• [Texte étudié]:
◆ ◆ ◆ ◆ ◆ ◆ ◆

Président de la principale formation d’opposition turque, le Parti républicain du peuple (CHP), Özgür Özel est devenu le porte-voix d’une contestation populaire qui n’a eu de cesse de grandir depuis l’arrestation, le 19 mars, du maire d’Istanbul, Ekrem Imamoglu, désigné candidat du parti kémaliste à la présidentielle. Critique opiniâtre du président Recep Tayyip Erdogan et de son virage autoritaire, il a reçu Le Monde, vendredi 28 mars, dans les locaux du siège du CHP de la mégapole du Bosphore.
Où en est-on dans la procédure engagée contre Ekrem Imamoglu ?
Ce n’est pas une procédure légale qui est en cours, c’est un processus politique. Il n’y a aucune preuve, seulement des « témoins secrets » dont le nom n’est connu que du procureur. Mais même avec ça, ils n’arrivent pas à lier les témoignages et à aboutir à des preuves concrètes. Plus on y regarde et plus l’innocence d’Ekrem Imamoglu apparaît évidente.
Ils ont intenté cinq poursuites judiciaires distinctes contre lui et, à chaque fois, dans un tribunal différent. Dans chacune de ces poursuites, en plus des peines de prison requises, il y a une demande d’interdiction de vie politique. Il s’agit clairement d’une tentative de coup d’Etat civil. Habituellement, on parle d’un coup d’Etat pour faire tomber un pouvoir en place. Ici, il s’agit d’un coup pour empêcher un successeur d’accéder au pouvoir.
Le maire d’Istanbul ainsi qu’une quarantaine de coaccusés ont été inculpés pour « corruption ». Une demi-douzaine de coaccusés le sont pour « terrorisme » en raison d’accords conclus avec le Parti de l’égalité des peuples et de la démocratie (DEM, prokurde) aux dernières élections, et ce alors que le gouvernement négocie avec cette formation pour trouver une solution à la question kurde. Qu’en pensez-vous ?

◆ ◆ ◆ ◆ ◆ ◆ ◆

• [Données extraites]:
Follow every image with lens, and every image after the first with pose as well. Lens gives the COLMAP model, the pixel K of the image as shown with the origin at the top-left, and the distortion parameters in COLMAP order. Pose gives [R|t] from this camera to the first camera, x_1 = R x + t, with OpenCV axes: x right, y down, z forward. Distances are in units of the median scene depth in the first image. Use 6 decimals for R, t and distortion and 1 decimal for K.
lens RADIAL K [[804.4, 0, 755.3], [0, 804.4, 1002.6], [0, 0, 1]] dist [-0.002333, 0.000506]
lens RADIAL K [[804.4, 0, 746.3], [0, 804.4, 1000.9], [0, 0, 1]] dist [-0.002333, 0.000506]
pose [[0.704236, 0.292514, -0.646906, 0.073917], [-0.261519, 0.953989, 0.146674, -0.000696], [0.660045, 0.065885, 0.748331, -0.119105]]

◆ ◆ ◆ ◆ ◆ ◆ ◆

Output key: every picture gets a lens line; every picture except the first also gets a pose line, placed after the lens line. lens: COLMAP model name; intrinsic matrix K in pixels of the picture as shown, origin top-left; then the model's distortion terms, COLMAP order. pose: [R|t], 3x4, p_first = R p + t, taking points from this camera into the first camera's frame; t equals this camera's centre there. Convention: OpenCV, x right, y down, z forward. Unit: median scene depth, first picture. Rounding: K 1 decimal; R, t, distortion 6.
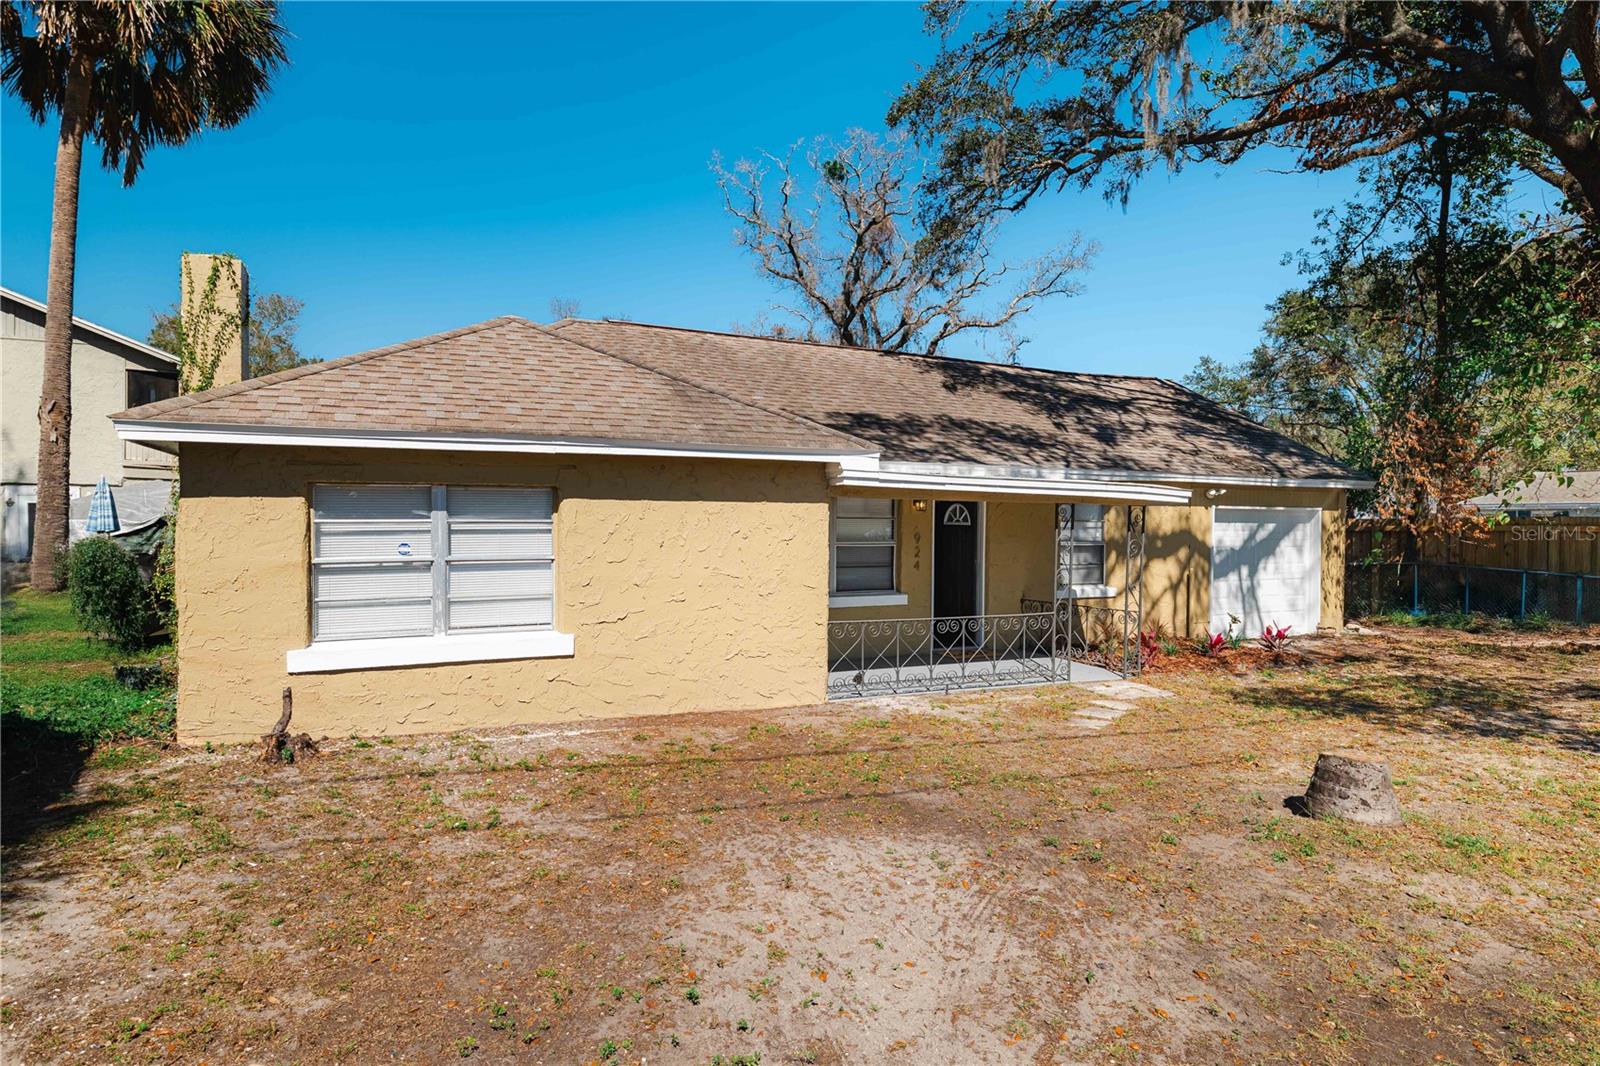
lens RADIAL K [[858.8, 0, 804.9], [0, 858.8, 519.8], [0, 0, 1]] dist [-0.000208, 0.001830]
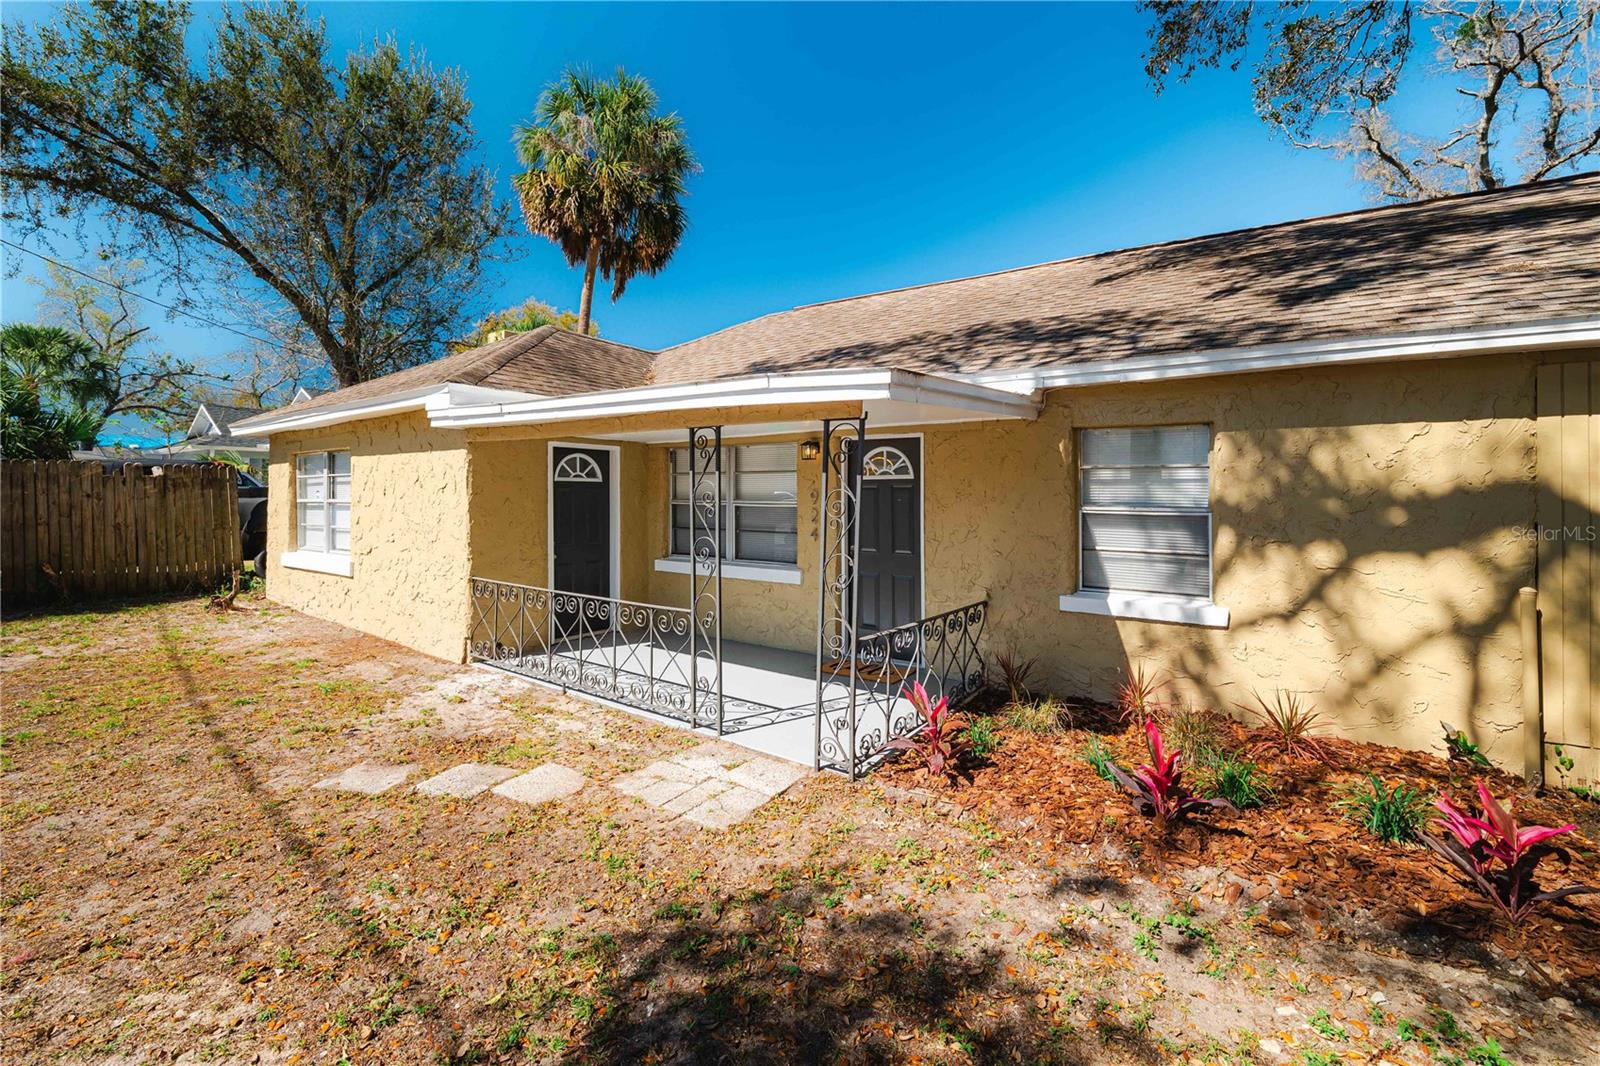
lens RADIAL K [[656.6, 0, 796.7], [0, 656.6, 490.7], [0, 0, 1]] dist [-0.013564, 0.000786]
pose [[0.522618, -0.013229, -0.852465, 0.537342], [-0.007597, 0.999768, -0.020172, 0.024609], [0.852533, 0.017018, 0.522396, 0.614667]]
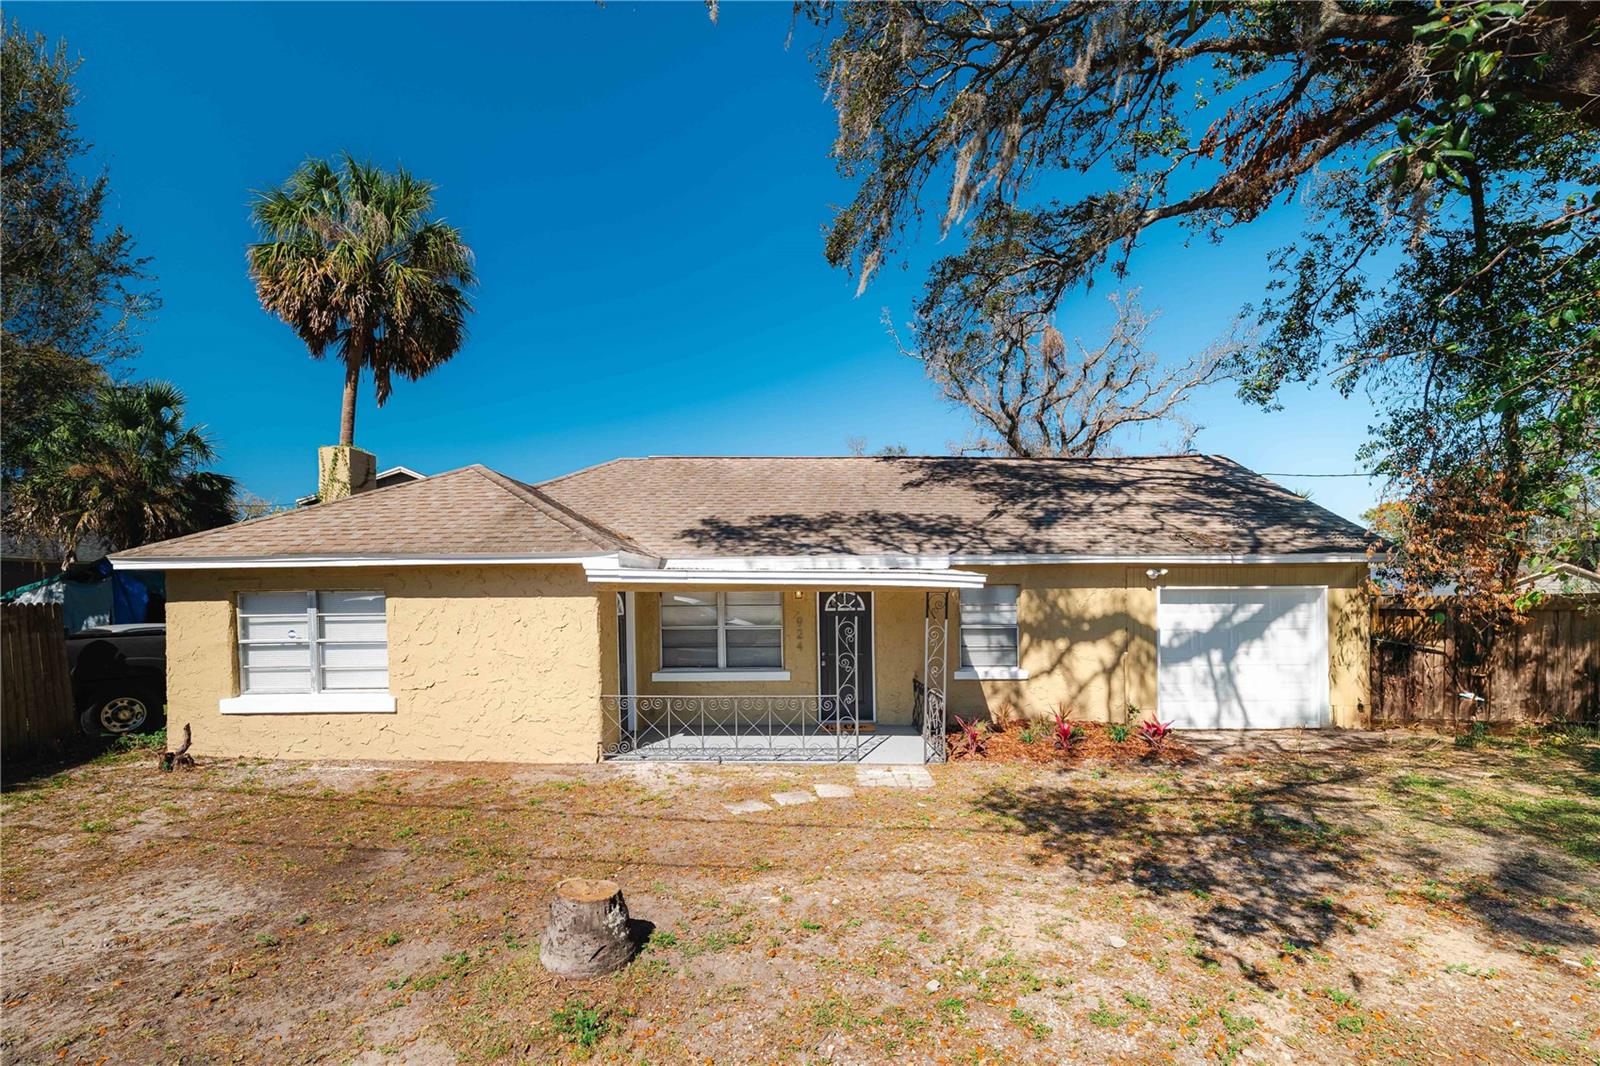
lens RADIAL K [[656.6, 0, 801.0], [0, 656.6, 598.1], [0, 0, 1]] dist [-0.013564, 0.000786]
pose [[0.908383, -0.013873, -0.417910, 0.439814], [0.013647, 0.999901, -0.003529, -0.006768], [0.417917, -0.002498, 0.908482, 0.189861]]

◆ ◆ ◆ ◆ ◆ ◆ ◆

• [Vos consignes]:
1/ Traduisez en anglais cette phrase de l'entretien : « Il s’agit clairement d’une tentative de coup d’Etat civil. »
2/ Reproduisez fidèlement le passage de l'entretien qui va de « Ils ont intenté » à « d’accéder au pouvoir. », ces deux extrémités comprises.
Les lignes forment un matériau distinct de l'entretien.

• [Réponses]:
1/ This is clearly an attempted civilian coup.

2/
Ils ont intenté cinq poursuites judiciaires distinctes contre lui et, à chaque fois, dans un tribunal différent. Dans chacune de ces poursuites, en plus des peines de prison requises, il y a une demande d’interdiction de vie politique. Il s’agit clairement d’une tentative de coup d’Etat civil. Habituellement, on parle d’un coup d’Etat pour faire tomber un pouvoir en place. Ici, il s’agit d’un coup pour empêcher un successeur d’accéder au pouvoir.